Noch vor Beginn der Stadtratssitzung sah es gar nicht danach aus, als würde die CSU bei der SPD-Forderung mitgehen. Hinter den Kulissen gingen die Gespräche jedoch weiter. Was den Sozialdemokraten dabei zugutekam, war das Debüt der neuen CSU-Fraktionschefin Patricia Klein (kleines Foto), die offenbar ihre Chance erkannte und nutzen wollte, einen guten Start hinzulegen. Flankierend wurde dann während der Debatte OB Christian Lösel tätig und schickte - ganz nach Art von Angela Merkel - per Smartphone eine Konsensbotschaft in Richtung SPD-Fraktion. Damit war die Wende endgültig eingeleitet.

Nach einer kurzen Sitzungsunterbrechung mit letzten Sondierungsgesprächen kamen die Politiker wie verwandelt zurück. Patricia Klein gab zu verstehen, dass der Haushalt doch bitte von der "breiten Masse des Stadtrates getragen" werden sollte, deshalb könne die CSU den Anträgen von FW und SPD zustimmen. Ihre Fraktionskollegin Christina Hofmann wollte nicht zurückstehen und kündigte auch ein Entgegenkommen bei den Kitas an. Man wolle einen Betreuungsschlüssel von 1:10 erreichen, "wo auch immer es möglich ist".

EXTRAHIERTE DATEN —

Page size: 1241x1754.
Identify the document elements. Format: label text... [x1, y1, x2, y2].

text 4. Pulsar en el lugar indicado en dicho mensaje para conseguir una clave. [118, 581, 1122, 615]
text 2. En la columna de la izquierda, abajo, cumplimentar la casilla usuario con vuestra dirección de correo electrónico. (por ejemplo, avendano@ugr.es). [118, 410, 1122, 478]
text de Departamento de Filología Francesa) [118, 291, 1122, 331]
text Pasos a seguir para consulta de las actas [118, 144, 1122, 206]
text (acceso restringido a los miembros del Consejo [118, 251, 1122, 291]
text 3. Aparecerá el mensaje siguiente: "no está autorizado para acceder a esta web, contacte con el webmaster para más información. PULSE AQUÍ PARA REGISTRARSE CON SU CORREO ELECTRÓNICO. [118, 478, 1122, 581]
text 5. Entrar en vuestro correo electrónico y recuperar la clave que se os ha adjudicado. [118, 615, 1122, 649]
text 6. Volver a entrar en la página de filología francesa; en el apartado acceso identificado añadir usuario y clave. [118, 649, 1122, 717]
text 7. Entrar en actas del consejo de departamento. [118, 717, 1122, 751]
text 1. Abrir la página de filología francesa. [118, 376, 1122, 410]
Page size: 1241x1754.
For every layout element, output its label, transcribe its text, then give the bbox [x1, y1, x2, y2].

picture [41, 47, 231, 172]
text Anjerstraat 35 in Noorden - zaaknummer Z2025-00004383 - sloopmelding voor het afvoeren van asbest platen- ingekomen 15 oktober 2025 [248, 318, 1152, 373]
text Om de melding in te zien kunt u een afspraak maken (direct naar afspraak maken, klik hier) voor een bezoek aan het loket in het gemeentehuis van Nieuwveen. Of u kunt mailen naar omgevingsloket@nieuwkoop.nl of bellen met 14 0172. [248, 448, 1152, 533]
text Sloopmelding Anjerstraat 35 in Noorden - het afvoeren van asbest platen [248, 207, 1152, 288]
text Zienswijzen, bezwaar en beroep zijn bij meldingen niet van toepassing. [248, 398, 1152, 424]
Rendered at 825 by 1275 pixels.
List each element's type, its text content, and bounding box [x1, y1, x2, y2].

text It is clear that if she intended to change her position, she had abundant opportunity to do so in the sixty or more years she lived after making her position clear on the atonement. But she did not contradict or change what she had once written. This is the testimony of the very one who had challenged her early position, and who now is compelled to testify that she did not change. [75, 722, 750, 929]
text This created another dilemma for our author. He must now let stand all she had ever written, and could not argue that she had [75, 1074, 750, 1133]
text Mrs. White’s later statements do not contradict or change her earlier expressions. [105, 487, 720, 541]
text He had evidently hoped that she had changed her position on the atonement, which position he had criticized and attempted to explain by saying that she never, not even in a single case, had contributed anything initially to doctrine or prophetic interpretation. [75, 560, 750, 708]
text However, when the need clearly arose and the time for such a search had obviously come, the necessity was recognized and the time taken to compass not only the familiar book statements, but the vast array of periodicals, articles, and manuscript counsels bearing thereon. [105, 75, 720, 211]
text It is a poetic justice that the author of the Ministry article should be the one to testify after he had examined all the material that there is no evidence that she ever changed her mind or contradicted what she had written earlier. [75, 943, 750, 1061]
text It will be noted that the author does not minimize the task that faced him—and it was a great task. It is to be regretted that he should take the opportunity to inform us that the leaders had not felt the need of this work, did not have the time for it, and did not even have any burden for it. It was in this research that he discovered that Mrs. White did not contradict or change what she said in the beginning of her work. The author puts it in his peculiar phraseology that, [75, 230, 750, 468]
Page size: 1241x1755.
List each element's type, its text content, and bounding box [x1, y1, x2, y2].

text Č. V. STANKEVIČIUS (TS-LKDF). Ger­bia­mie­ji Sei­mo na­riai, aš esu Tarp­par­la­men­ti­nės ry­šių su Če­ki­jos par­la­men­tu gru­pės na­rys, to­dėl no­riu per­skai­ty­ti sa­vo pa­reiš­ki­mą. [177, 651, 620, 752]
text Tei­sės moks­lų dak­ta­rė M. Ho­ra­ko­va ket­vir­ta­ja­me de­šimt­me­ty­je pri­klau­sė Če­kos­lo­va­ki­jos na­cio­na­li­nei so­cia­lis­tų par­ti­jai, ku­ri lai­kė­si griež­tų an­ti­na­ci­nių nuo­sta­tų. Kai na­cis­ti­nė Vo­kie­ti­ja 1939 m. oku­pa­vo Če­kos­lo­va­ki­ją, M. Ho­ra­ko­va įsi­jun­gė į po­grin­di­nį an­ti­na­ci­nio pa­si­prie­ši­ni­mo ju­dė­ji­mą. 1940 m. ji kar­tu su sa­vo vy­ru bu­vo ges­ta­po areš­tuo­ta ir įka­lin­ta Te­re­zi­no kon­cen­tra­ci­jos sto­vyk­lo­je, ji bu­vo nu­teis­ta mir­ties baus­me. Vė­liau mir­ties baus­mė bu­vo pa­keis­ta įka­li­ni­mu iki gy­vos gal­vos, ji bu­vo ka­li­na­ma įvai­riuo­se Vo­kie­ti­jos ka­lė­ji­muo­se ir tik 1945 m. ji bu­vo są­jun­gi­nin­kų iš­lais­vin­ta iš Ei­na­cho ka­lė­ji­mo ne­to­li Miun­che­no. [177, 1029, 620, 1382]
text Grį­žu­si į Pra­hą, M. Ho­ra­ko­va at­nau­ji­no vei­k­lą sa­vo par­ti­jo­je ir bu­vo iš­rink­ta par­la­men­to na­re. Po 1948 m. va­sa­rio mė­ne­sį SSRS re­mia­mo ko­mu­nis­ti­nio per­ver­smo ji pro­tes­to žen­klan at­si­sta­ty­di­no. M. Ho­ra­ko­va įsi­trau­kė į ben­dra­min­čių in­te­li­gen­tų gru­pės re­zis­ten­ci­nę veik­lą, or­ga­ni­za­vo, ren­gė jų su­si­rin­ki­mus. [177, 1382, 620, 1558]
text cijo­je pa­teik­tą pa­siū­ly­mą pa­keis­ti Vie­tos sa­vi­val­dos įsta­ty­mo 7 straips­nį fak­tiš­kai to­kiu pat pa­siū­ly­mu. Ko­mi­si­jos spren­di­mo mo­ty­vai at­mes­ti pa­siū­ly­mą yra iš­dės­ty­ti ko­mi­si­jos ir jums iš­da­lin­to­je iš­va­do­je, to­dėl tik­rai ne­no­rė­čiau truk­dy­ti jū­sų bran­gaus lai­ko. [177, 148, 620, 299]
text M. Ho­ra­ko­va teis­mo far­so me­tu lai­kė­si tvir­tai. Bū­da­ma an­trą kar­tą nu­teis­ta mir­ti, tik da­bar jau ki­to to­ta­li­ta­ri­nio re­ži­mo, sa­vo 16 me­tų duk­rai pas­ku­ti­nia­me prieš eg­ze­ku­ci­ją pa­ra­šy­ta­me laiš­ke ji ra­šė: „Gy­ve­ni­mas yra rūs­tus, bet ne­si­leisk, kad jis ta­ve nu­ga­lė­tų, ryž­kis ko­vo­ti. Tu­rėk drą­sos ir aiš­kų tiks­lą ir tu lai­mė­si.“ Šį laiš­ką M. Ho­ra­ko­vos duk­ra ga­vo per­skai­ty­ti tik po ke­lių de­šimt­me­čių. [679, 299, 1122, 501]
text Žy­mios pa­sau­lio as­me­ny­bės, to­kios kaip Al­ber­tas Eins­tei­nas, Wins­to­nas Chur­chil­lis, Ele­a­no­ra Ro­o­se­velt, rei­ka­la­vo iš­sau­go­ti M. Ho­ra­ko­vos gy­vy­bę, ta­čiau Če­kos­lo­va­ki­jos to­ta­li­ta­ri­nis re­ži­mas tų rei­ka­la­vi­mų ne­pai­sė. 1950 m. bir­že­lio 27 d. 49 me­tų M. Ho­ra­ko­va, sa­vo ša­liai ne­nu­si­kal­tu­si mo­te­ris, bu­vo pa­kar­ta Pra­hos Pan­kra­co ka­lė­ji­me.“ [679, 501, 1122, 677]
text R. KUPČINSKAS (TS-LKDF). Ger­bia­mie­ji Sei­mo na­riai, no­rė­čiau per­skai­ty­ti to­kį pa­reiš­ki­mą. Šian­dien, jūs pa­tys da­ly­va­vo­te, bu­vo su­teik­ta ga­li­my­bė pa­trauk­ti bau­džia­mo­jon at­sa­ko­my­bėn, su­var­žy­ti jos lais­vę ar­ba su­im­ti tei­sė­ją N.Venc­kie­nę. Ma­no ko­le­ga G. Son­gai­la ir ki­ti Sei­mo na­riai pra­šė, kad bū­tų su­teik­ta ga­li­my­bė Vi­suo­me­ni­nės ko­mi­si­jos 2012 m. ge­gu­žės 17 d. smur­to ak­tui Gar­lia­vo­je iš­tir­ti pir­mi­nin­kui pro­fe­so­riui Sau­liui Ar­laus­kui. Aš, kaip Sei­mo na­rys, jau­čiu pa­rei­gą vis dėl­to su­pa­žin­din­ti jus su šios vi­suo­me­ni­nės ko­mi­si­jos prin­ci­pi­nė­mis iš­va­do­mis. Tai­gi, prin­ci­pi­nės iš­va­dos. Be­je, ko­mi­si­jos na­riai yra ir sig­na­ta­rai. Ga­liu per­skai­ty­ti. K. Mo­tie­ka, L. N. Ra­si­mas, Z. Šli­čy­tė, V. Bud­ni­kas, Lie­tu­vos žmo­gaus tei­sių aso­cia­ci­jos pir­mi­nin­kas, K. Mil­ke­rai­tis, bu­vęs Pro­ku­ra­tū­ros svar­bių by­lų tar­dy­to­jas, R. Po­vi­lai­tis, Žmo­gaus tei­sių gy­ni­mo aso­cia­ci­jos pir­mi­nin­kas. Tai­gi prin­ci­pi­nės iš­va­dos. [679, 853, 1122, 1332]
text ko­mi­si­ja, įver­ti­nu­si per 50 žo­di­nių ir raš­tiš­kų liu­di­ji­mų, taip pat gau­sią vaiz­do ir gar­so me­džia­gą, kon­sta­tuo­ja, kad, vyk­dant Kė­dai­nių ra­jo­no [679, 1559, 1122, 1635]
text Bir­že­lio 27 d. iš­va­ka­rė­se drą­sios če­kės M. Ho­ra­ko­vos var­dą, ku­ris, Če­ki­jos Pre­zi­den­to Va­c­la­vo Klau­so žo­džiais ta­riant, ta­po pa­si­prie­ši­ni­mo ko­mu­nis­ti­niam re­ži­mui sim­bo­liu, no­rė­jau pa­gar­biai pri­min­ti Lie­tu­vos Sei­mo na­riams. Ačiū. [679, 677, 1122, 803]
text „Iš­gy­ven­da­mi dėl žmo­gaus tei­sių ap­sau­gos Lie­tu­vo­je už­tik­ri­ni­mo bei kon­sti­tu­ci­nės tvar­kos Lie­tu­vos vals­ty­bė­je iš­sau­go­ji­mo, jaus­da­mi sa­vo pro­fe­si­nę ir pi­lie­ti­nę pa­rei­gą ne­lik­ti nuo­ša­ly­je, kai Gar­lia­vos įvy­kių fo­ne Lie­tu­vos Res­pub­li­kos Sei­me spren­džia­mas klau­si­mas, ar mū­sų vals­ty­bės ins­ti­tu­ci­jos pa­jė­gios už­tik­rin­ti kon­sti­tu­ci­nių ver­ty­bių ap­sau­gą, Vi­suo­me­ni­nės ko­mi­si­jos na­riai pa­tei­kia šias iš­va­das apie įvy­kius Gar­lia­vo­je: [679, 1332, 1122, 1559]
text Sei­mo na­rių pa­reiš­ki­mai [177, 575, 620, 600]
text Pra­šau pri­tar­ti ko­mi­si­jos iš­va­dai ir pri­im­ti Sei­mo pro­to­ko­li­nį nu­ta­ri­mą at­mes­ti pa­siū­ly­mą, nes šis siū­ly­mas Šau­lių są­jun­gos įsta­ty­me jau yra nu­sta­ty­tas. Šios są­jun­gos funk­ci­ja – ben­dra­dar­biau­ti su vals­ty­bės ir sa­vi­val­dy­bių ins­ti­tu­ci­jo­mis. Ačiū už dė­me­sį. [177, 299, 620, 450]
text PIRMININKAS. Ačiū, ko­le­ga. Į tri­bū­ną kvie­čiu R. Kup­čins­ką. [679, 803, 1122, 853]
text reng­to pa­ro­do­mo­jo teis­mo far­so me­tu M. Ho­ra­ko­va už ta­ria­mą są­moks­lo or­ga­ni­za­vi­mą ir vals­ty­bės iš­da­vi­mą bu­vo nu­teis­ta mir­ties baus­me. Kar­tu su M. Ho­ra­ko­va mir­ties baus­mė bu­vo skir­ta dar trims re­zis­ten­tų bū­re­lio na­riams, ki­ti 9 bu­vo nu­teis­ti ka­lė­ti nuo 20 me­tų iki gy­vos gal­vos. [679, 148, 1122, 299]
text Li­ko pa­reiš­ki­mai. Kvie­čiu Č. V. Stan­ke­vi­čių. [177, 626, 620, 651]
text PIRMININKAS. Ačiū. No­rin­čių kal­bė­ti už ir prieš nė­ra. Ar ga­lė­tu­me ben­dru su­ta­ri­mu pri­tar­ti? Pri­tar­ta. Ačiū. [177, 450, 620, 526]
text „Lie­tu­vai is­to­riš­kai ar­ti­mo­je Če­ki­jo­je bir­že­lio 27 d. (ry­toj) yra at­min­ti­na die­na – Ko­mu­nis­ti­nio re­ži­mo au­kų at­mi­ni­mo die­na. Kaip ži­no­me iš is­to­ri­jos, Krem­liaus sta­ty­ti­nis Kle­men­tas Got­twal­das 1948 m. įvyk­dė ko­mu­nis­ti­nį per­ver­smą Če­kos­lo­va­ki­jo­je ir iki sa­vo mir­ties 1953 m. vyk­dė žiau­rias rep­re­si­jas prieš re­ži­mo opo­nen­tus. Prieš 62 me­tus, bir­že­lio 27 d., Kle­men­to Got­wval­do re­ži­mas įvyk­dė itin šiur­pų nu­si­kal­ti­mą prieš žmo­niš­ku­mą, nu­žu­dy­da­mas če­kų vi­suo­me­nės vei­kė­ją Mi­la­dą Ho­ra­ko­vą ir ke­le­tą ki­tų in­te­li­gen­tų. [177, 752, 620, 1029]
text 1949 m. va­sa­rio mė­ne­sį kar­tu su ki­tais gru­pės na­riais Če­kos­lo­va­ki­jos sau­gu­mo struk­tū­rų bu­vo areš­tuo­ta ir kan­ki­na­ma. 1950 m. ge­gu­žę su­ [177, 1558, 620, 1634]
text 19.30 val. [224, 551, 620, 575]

AUFGABEN —
**a.** Nenne alle Personen, die im Text über die Stadtratssitzung namentlich vorkommen.
**b.** Schreibe den Text über die Stadtratssitzung im Anschluss an seinen letzten Satz fort.
Die Daten stehen in keinem Zusammenhang mit dem Text.

ANTWORTEN —
**a.**
- Patricia Klein
- Christian Lösel
- Angela Merkel
- Christina Hofmann

**b.**
SPD-Fraktionschef Achim Werner wusste die Botschaft der Gegenseite zu würdigen und akzeptierte den Kompromiss. Andere Sprecher der Opposition wollten bei dieser unerwarteten Haushaltsharmonie nicht abseits stehen. "Das tragen wir gerne mit", versprach Petra Kleine (Grüne). ÖDP-Mann Thomas Thöne lobte das "richtige Signal" von CSU-Debütantin Klein. "Das macht es uns möglich, dem Haushalt zuzustimmen." Sogar die kritischen vier von der Bürgergemeinschaft ließen sich umstimmen. "Siehe da", staunte Fraktionschef Christian Lange, "es geht tatsächlich was im Stadtrat. Die Menschen sehen, dass man sich bewegen kann, wenn man will." Hätte nicht Henry Okorafor (Grüne) eine kritische Zwischenbemerkung gemacht - "der Umgang, den wir pflegen, ist unangemessen" -, wäre der Weihnachtsfriede beinahe perfekt gewesen.

Der 551,8-Millionen-Euro-Etat bekam jedenfalls ohne Ausnahme alle Stimmen aus dem Plenum. Die Haushaltssperre wird nicht auf 15 Prozent erhöht, sondern bleibt bei 10 Prozent. Trotzdem stimmte die BGI der Sperre nicht zu. Die Kürzungen sind vom Tisch.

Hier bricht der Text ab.